**Aim of the task:**
Please print the line that holds "Frame the selected" and each line after it to the end of the data, word for word, without any pictures.

════════

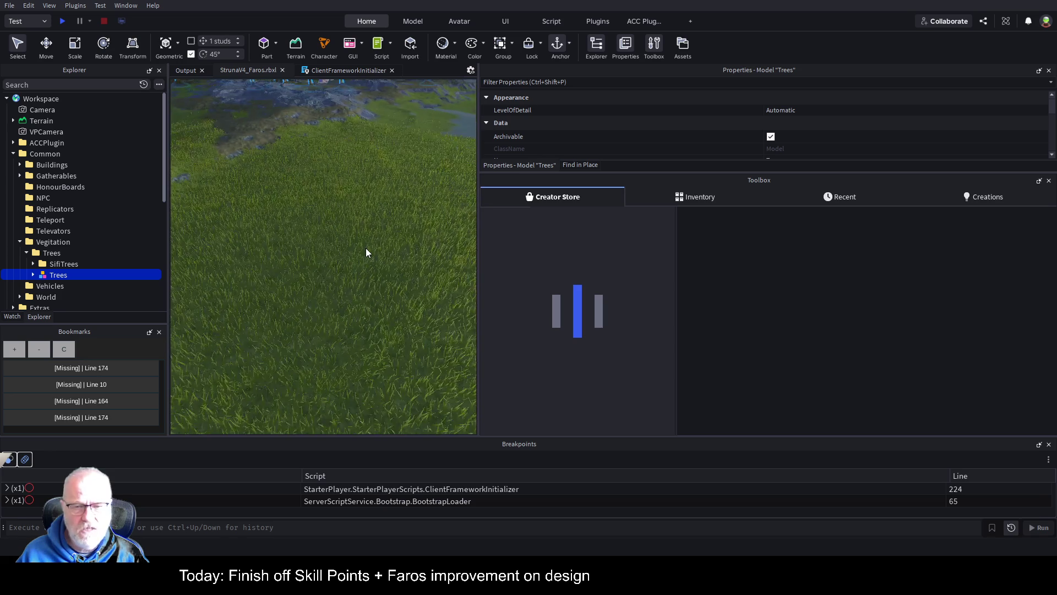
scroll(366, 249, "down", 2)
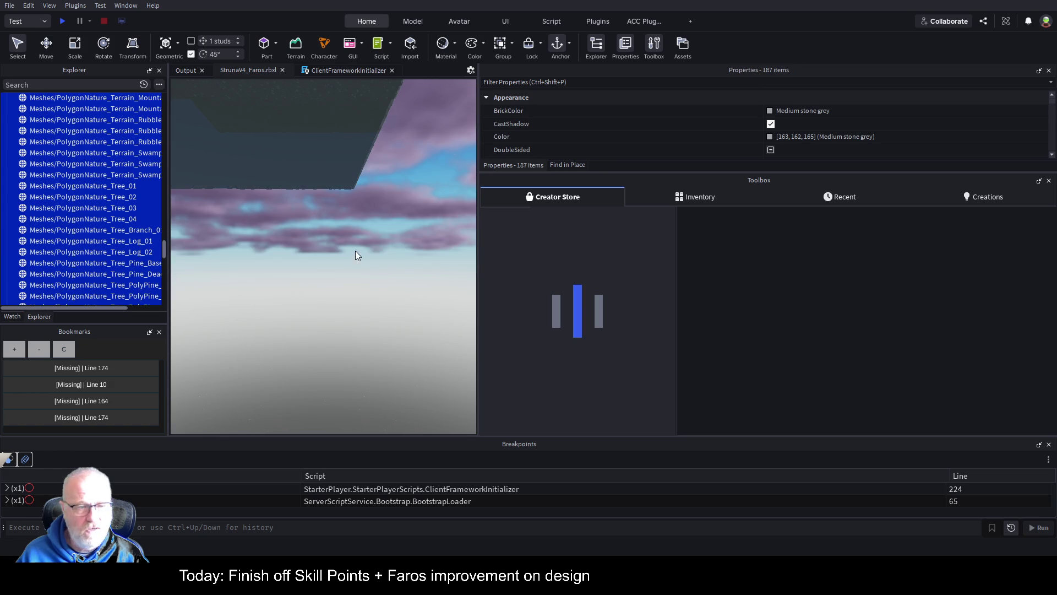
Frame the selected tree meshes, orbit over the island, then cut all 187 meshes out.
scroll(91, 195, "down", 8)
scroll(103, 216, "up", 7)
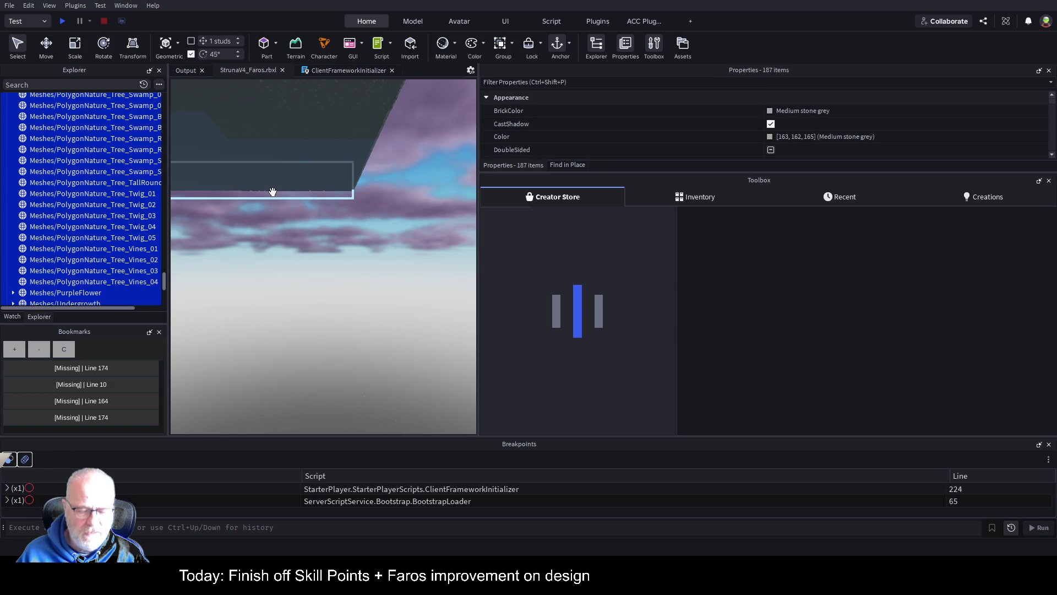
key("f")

════════

**Solution:**
Frame the selected tree meshes, orbit over the island, then cut all 187 meshes out.
scroll(91, 195, "down", 8)
scroll(103, 216, "up", 7)
key("f")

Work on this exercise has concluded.